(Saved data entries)
*** Block opens ***

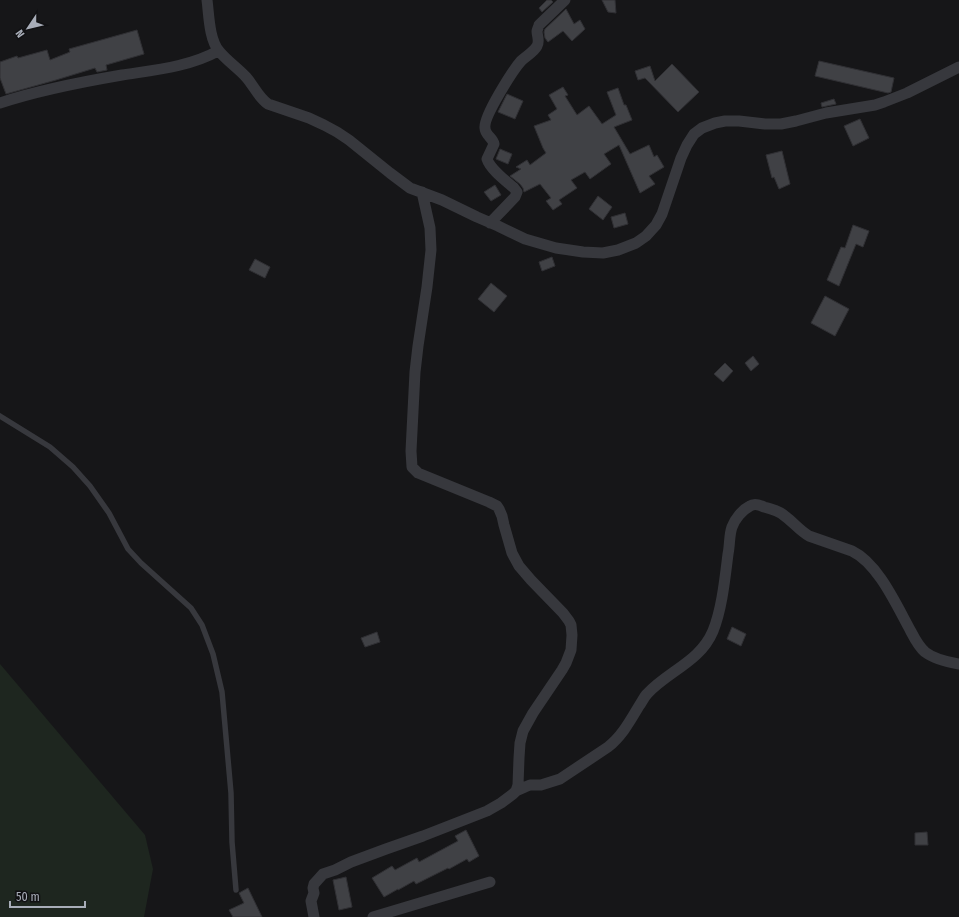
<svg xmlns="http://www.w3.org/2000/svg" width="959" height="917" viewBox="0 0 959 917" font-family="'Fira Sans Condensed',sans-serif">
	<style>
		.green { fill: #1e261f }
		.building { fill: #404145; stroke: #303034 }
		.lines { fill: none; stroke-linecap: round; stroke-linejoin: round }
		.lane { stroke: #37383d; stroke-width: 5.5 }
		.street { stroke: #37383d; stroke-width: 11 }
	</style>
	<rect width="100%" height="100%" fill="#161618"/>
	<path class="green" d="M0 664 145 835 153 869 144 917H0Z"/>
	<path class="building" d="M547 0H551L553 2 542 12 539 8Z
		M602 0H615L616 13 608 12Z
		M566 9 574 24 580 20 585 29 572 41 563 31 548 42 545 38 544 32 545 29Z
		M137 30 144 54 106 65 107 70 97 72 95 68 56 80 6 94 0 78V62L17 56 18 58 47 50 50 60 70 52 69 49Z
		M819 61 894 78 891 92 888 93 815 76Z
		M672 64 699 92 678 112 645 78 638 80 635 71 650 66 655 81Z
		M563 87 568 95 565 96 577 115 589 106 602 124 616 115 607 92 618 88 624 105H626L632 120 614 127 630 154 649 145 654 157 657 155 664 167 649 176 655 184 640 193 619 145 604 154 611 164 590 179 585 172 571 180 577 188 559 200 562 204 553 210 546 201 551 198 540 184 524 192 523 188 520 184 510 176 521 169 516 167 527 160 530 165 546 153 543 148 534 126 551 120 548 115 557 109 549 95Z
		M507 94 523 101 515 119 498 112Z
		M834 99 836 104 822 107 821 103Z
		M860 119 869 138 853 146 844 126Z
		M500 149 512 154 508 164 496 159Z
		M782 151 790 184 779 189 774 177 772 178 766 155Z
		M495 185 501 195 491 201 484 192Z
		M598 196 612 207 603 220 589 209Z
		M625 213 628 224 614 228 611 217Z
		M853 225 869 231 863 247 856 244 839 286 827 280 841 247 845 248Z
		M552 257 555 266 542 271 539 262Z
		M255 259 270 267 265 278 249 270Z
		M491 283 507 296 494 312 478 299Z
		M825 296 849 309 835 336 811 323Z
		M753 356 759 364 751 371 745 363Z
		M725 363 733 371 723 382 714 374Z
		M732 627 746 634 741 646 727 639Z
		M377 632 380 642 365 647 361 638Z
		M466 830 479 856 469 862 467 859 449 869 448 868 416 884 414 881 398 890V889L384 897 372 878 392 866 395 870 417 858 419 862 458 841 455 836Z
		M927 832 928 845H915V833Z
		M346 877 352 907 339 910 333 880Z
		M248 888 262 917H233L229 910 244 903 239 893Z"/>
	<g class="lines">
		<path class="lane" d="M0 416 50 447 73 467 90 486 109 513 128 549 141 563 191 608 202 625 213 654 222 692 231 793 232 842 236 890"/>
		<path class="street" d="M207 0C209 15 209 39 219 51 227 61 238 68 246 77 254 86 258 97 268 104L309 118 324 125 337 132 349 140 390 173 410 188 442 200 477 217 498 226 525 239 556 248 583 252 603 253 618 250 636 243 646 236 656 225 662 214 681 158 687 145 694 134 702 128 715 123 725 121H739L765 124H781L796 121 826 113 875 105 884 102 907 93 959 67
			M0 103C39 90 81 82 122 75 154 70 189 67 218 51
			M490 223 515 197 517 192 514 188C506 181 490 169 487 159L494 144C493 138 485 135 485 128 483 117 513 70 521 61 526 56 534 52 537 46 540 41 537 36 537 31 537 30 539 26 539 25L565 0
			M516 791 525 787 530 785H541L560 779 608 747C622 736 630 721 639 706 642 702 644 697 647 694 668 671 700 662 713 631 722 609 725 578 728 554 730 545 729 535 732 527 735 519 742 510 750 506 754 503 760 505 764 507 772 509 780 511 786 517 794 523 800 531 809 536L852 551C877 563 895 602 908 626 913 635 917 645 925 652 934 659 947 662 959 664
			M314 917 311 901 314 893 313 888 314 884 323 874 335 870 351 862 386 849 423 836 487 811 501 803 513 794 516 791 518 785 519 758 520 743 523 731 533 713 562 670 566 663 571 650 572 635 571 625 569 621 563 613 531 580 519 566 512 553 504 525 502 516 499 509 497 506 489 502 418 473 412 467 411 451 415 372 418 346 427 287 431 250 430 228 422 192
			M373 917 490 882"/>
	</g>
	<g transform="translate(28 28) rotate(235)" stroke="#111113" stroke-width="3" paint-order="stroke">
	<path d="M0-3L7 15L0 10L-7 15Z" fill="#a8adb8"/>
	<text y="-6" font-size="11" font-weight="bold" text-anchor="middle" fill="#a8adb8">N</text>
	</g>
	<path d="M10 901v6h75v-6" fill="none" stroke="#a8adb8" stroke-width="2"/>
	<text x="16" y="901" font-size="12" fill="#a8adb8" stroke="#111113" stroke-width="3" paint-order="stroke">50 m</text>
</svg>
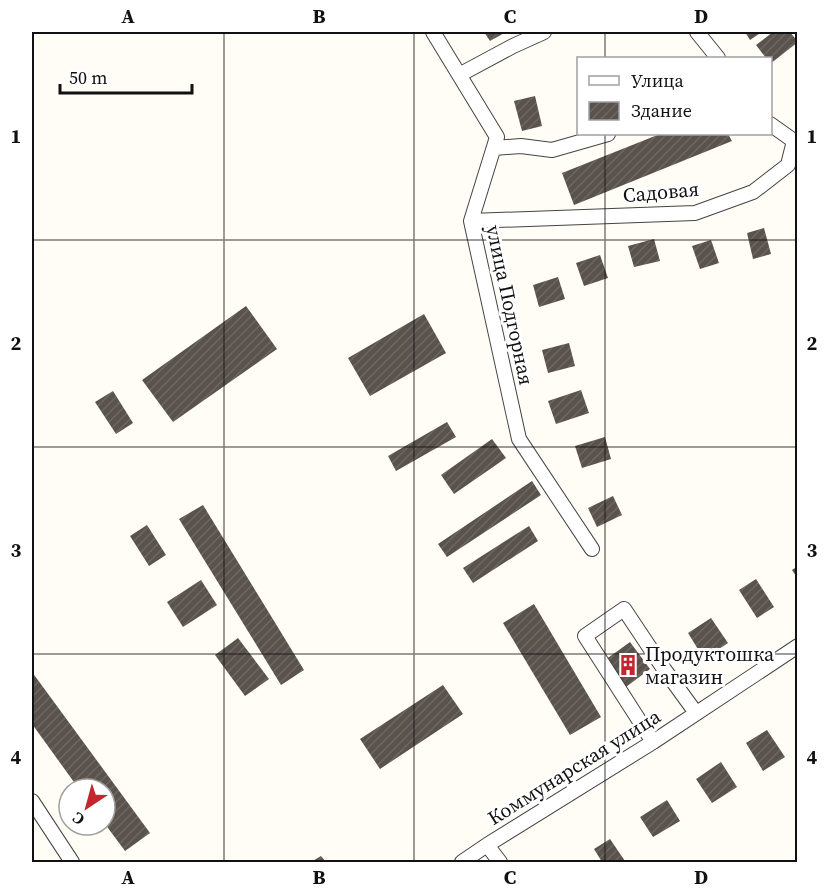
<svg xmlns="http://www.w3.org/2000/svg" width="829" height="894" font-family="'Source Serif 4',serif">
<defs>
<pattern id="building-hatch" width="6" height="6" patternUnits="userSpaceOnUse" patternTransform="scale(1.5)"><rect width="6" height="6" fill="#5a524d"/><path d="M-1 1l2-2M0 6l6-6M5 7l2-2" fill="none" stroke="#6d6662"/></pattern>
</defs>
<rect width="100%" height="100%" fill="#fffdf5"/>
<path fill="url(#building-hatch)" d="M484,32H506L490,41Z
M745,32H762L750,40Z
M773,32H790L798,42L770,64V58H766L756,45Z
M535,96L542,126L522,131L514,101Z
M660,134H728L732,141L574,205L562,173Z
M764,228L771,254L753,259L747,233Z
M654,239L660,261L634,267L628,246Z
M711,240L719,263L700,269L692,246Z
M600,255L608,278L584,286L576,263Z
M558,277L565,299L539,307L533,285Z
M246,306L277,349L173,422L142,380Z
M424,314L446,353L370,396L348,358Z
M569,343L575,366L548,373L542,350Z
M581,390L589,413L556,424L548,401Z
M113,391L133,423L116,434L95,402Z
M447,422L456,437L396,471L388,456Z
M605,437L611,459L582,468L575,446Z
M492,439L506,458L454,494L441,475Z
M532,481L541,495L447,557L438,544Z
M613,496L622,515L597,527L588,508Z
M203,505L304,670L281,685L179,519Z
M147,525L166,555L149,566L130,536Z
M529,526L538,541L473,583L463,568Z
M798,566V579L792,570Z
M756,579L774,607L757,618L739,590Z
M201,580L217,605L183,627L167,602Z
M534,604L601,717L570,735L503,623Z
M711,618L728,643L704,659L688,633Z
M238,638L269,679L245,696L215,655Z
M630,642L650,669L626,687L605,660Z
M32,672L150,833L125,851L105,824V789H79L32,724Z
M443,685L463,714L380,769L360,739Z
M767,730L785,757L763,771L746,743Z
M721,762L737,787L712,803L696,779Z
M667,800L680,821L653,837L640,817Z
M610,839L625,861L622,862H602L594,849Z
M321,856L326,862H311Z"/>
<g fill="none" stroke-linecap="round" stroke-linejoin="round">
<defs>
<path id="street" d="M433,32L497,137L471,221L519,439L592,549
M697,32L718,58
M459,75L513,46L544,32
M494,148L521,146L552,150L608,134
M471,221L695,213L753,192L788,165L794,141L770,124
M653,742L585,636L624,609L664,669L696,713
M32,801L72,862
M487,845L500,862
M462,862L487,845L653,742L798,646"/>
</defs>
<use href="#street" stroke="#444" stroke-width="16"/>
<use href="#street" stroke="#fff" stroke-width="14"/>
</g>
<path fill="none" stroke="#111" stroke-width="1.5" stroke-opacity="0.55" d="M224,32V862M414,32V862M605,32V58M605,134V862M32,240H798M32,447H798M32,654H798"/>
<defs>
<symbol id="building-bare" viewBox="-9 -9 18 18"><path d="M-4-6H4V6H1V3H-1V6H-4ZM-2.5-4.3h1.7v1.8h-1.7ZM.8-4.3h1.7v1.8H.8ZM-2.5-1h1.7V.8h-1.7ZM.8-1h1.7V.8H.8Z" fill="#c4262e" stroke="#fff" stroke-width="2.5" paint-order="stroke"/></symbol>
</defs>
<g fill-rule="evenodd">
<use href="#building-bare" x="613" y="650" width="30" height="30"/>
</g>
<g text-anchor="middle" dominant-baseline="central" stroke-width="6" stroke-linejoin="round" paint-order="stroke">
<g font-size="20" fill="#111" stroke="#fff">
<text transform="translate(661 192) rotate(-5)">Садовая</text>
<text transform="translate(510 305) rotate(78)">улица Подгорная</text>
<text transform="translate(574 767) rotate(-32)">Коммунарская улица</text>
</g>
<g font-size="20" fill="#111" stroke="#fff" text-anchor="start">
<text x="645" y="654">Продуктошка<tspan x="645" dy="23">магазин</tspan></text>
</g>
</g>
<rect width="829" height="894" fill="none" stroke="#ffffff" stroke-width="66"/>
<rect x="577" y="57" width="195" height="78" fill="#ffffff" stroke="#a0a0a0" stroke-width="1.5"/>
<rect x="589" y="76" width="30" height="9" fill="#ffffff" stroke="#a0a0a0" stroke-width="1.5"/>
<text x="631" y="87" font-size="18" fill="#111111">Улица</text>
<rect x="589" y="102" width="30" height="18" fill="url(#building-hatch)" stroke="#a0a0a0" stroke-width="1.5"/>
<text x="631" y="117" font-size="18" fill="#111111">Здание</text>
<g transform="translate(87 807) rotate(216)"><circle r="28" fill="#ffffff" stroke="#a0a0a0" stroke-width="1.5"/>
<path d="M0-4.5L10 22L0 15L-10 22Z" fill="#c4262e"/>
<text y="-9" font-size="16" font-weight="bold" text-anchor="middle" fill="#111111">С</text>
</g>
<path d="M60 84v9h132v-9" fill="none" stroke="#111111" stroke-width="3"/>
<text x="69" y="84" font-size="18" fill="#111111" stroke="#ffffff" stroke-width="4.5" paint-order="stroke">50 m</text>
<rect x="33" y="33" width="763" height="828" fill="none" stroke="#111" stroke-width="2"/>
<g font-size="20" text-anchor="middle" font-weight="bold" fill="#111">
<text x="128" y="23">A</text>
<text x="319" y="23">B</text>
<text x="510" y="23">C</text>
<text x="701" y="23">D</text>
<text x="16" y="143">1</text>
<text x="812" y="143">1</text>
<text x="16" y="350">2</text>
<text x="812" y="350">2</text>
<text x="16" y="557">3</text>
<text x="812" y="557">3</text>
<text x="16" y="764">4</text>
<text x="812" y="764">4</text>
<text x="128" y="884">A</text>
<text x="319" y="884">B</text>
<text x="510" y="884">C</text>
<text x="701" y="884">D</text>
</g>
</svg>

*** Block closes ***

Could you repeat exactly the lines above from the line with "M201,580L217,605L183,627L167,602Z" up to and including the line with "M487,845L500,862", and only those?

M201,580L217,605L183,627L167,602Z
M534,604L601,717L570,735L503,623Z
M711,618L728,643L704,659L688,633Z
M238,638L269,679L245,696L215,655Z
M630,642L650,669L626,687L605,660Z
M32,672L150,833L125,851L105,824V789H79L32,724Z
M443,685L463,714L380,769L360,739Z
M767,730L785,757L763,771L746,743Z
M721,762L737,787L712,803L696,779Z
M667,800L680,821L653,837L640,817Z
M610,839L625,861L622,862H602L594,849Z
M321,856L326,862H311Z"/>
<g fill="none" stroke-linecap="round" stroke-linejoin="round">
<defs>
<path id="street" d="M433,32L497,137L471,221L519,439L592,549
M697,32L718,58
M459,75L513,46L544,32
M494,148L521,146L552,150L608,134
M471,221L695,213L753,192L788,165L794,141L770,124
M653,742L585,636L624,609L664,669L696,713
M32,801L72,862
M487,845L500,862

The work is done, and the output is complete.